In [1]:
import emcee
import numpy as np
import matplotlib.pyplot as plt
%matplotlib inline

from scipy.misc import logsumexp

Generate fake data


In [16]:
class FakeDataMaker(object):
    
    def __init__(self, thetas, weights):
        """ theta's are vectors of parameters for the mixture components. weights 
            are the mixture component weights. 
        """
        self.thetas = np.array(thetas)
        self.weights = np.array(weights) / np.sum(weights)
        self.K = len(self.weights)
        
        if len(self.thetas) != self.K:
            raise ValueError("Shape mismatch of thetas and weights")
    
    def generate(self, N, sigma_v=None):
        """ generate random draws from the 'true' model """
        
        comp_ixs = np.random.choice(self.K, p=self.weights, size=N)
        
        true_vs = np.zeros(N)
        for i in range(self.K):
            ix = comp_ixs == i
#             print("Mixture component {}:".format(i))
#             print("\t µ = {}".format(self.thetas[i,0]))
#             print("\t σ = {}".format(self.thetas[i,1]))
#             print("\t {} samples".format(sum(ix)))
             
            true_vs[ix] = np.random.normal(self.thetas[i,0], self.thetas[i,1], size=sum(ix))        
        
        # observe the velocities with known uncertainties
        if sigma_v is None:
            sigma_v = np.random.uniform(15.,20,size=N)
        v = np.random.normal(true_vs, sigma_v)
       
        return v, sigma_v

true_f_triand = 0.4
# true_f_triand = 0.
datamaker = FakeDataMaker(thetas=[[50.,17.], # mean, stddev
                                  [0., 150.]],
                          weights=[true_f_triand, 1-true_f_triand])
vs,sigma_vs = datamaker.generate(N=20)

In [17]:
# plt.hist(vs, bins=int(3*np.std(vs)/len(vs)**(1/2.5)));
# n,bins,pa = plt.hist(true_vs, alpha=0.5, bins=int(3*np.std(vs)/len(vs)**(1/2.5)))
plt.hist(vs, alpha=0.5, bins=10);



In [18]:
def ln_likelihood(p, v, sigma_v, datamaker):
    f_triand = p[0]
    
    a = [f_triand, 1-f_triand]
    val = 0.

Records contained in a dataset:
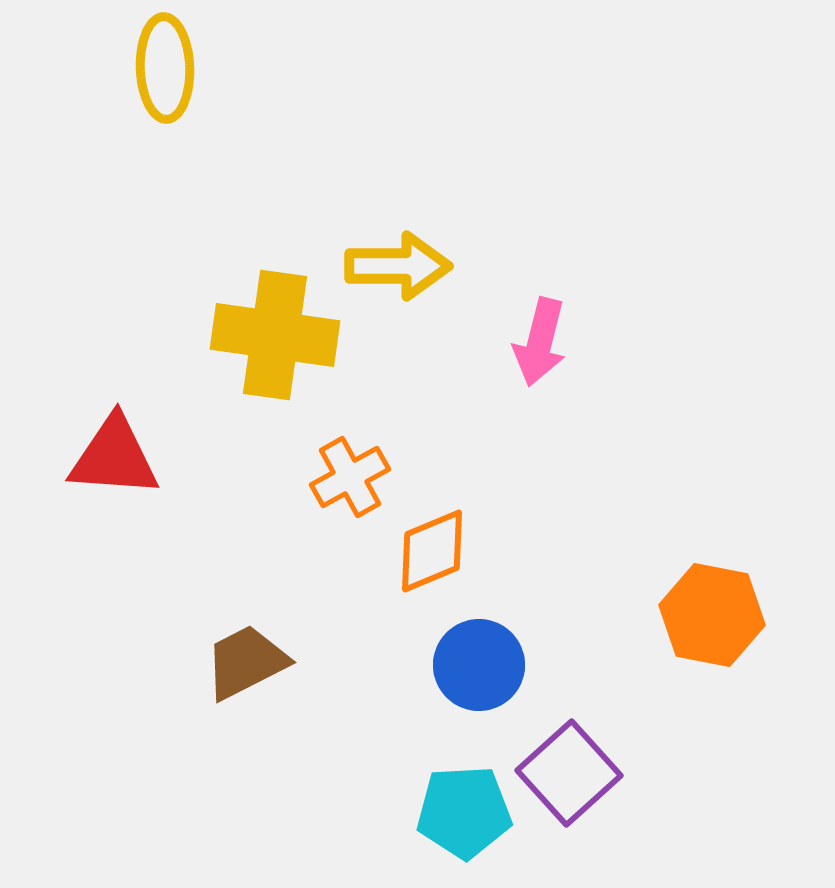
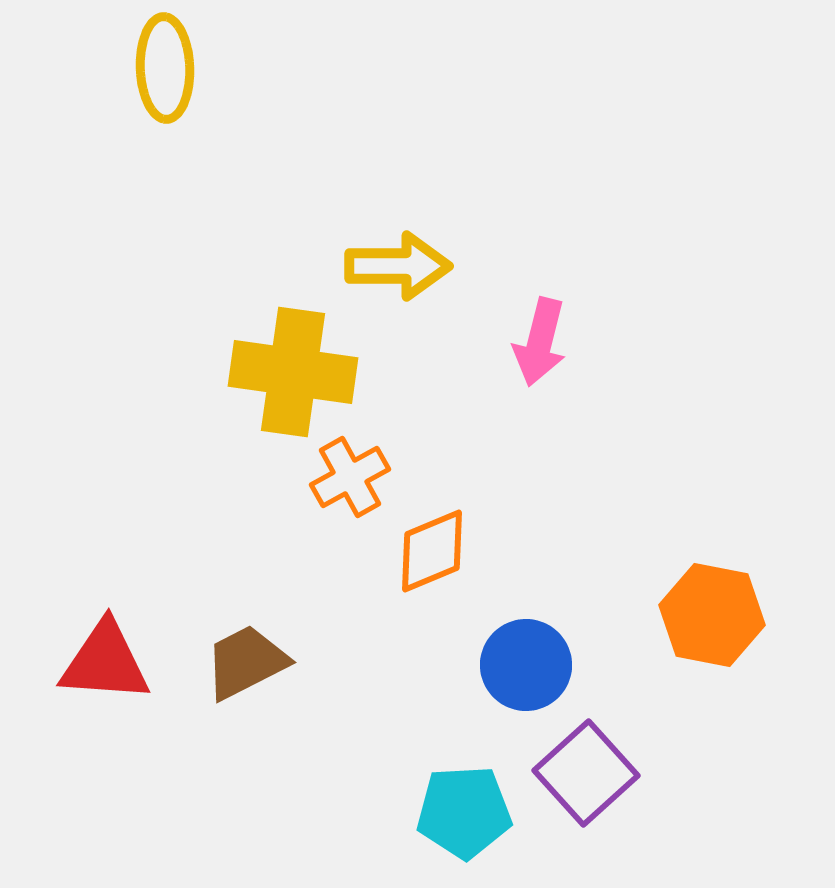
yellow cross: moved 18 px right, 37 px down
red triangle: moved 9 px left, 205 px down
blue circle: moved 47 px right
purple square: moved 17 px right
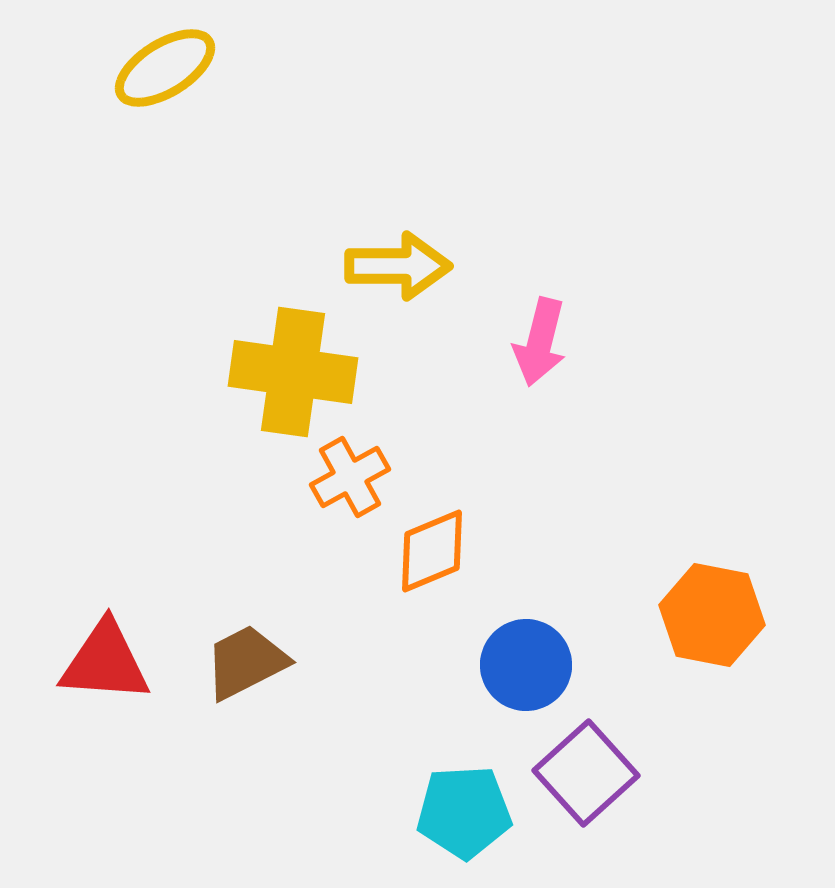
yellow ellipse: rotated 60 degrees clockwise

Task objective:
Please extend the emcee mixture-model notebook, picking up right after its final line, "val = 0.".

Output for this exercise:
    for k in range(datamaker.K):
        mu_k = datamaker.thetas[k,0]
        sigma_k = datamaker.thetas[k,1]
        
        pref = a[k] / (2*np.pi*sigma_v*sigma_k)
        var_k = sigma_k**2
        var_n = sigma_v**2
        
        A = (var_k + var_n) / (2*var_n*var_k)
        B = (var_k*v + var_n*mu_k) / (var_n*var_k)
        C = -(var_k*v**2 + var_n*mu_k**2) / (2*var_n*var_k)
        
        val += pref * np.sqrt(np.pi/A) * np.exp(B**2 / (4*A) + C)
    
    ll = np.log(val).sum()
    return ll

def ln_prior(p):
    f_triand = p[0]
    if f_triand < 0 or f_triand > 1.:
        return -np.inf
    
    return 0.

def ln_prob(p, v, sigma_v, datamaker):
    lp = ln_prior(p)
    if np.isinf(lp):
        return -np.inf
    
    ll = ln_likelihood(p, v, sigma_v, datamaker).sum()
    return ll + lp

In [19]:
# should be positive!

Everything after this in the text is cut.